The Entrepreneur 'Ah Hah' Moment And How To Get It - tr0ndizzle
http://untether.tv/2012/the-entrepreneur-ah-hah-moment-and-how-to-get-it//
======
F_J_H
I don't think the concept of "don't force it" can be stressed enough.
Something I've learned living in Austin where there is a thriving start up
community (or at least many people who _want_ to do a start up), and from
attending SXSW, there seem to be a lot of people who are trying to repeat the
success of others by trying to figure out exactly what steps they took, and
then attempting to repeat them "cargo cult" style.

Maybe there are a lot of successful start ups that were purposely built (i.e.
“forced”), but it seems so many of them just kind of evolved, almost as a by-
product. Maybe good start up ideas, and start ups in general, are like
happiness; if you expressly seek to find it, it is elusive. However, if you
merrily go about your way remaining curious, inquisitive and interested, it
finds you.

When trying to repeat what other successful founders have done, it seems wise
to keep the works of Matsuo Basho in mind: _“Do not seek to follow in the
footsteps of the wise. Seek what they sought.”_

Anyway, I had better get back to my idea brainstorming. I’ve found this great
mind mapping tool! ;-)

------
wpietri
I think being cranky is only part of it. You have to be cranky out of love.

In the end, you're building a business for other people. If you love your
customers and love the subject of the business, then your crankiness is in
service to them. A friend who's a successful restaurateur loved cooking and
loved her customers, so she busted her ass to make things awesome for them.
That love was returned by a devoted customer base and great word-of-mouth
marketing. And once you have employees, you have to love them too.

You can see this scaled up in the the world's largest car company, Toyota.
They obsessively optimize for customer value (as distinct from business
value). Respect for people is one of the fundamentals of business. They
channel their crankiness into hating waste and relentlessly looking for ways
to eliminate it, which allows them to deliver more customer value.

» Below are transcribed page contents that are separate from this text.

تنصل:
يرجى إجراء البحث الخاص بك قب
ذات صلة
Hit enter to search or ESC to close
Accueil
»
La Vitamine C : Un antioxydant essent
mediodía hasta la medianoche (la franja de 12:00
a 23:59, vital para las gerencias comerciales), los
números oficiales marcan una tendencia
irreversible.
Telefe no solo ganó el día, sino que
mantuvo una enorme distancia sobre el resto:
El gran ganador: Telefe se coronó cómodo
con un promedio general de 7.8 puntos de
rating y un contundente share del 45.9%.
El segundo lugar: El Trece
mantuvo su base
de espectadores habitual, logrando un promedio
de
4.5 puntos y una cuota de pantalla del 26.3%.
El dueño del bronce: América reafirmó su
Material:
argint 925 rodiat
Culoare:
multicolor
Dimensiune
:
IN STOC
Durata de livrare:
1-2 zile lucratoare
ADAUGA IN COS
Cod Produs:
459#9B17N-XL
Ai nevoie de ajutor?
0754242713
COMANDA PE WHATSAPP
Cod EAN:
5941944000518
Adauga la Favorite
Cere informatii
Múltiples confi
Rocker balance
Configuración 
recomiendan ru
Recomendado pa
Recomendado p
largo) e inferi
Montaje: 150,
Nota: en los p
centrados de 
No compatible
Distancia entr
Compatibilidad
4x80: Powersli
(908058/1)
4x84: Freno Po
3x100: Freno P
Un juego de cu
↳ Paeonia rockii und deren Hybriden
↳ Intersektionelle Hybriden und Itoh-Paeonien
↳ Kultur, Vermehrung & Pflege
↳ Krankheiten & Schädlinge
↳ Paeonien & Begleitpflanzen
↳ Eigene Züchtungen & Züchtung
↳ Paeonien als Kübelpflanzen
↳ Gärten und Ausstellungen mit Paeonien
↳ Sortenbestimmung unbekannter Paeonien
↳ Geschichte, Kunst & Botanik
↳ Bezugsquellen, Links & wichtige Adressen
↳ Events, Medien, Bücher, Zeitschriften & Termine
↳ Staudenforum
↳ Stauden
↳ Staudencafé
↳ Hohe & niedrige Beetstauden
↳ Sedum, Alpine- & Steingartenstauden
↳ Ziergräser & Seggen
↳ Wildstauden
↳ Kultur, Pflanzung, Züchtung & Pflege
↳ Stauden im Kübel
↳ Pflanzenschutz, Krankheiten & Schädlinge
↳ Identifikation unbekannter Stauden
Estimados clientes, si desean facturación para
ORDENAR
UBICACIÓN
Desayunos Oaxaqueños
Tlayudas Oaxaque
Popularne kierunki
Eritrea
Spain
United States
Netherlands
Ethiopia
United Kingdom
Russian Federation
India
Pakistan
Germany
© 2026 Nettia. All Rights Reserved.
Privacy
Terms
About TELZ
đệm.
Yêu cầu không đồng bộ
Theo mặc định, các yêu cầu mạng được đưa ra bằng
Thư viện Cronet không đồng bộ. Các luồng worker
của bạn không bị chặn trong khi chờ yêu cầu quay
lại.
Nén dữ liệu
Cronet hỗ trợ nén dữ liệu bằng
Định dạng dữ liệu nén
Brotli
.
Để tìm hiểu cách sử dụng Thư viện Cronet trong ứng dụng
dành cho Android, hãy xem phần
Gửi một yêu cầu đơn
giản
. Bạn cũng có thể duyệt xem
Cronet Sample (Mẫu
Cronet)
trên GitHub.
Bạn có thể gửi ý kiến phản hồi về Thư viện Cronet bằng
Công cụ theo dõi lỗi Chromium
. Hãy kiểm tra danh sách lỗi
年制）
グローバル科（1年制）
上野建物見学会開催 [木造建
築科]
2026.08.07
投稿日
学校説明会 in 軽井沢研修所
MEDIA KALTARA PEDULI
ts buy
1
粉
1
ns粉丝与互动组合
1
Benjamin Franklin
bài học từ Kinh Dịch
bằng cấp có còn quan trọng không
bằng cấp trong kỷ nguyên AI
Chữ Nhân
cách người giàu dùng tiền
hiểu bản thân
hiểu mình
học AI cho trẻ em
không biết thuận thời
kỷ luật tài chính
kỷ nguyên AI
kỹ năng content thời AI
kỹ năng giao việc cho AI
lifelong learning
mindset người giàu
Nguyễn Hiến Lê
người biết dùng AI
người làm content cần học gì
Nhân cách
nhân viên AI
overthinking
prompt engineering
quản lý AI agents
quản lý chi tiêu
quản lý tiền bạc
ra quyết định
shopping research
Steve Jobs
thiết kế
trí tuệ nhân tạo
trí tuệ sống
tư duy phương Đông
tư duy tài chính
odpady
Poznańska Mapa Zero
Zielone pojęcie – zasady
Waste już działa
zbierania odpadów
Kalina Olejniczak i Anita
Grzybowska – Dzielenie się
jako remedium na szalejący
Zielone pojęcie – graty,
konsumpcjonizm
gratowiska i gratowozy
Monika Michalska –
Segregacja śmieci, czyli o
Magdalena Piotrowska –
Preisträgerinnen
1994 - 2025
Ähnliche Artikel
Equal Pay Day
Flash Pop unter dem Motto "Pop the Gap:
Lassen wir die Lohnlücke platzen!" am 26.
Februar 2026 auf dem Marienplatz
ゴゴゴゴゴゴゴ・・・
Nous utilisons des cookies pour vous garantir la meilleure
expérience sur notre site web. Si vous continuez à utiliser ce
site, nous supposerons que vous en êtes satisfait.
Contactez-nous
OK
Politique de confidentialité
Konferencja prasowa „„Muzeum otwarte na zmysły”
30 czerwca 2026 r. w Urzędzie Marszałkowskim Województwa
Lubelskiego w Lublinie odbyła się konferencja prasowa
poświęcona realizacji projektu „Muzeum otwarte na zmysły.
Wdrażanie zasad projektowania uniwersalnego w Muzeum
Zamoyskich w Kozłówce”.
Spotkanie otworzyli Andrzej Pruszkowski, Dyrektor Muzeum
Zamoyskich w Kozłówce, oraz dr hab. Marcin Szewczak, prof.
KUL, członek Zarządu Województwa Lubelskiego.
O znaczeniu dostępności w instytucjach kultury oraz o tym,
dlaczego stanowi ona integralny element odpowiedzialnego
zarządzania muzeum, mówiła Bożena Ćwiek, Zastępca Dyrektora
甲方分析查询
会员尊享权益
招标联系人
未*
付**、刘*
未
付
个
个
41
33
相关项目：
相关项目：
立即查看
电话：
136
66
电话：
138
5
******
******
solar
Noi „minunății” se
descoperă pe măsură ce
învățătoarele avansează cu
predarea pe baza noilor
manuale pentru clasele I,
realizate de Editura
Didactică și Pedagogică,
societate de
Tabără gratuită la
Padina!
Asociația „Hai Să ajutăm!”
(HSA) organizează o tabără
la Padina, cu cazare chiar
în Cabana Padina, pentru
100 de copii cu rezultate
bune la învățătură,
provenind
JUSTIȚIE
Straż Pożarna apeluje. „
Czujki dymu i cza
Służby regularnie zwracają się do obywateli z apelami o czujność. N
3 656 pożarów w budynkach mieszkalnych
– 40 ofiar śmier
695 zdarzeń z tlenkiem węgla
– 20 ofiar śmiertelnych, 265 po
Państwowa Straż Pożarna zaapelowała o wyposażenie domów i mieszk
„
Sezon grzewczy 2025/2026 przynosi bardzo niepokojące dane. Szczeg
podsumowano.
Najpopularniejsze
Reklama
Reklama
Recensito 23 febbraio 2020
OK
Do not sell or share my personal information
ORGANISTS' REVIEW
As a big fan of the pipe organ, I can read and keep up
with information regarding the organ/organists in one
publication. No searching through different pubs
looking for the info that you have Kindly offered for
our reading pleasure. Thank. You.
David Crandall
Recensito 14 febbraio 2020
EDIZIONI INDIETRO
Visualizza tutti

I think pure crankiness on its own doesn't take you anywhere; it burns you out
and cuts down good ideas before they get anywhere. For me, my best ideas come
from crankiness in the service of love.

------
TomAnthony
I didn't expect much from this article - but the tip about continually
thinking "how could that be better" for everything around you is gold.

It might not lead to something most of the time, but when it does it could be
a winner. Also its just a great way to train your brain into the right
approach.

I'd add to the questions to ask yourself all the time: "How does that work?"

------
babalon
This is a very interesting article - the "don't force it" point is
particularly pertinent esp when one is stuck for ideas. When that Eureka
moment does strike (it happens to all of us) we need to have a pencil and pad
handy otherwise it disappears as fast as it arose!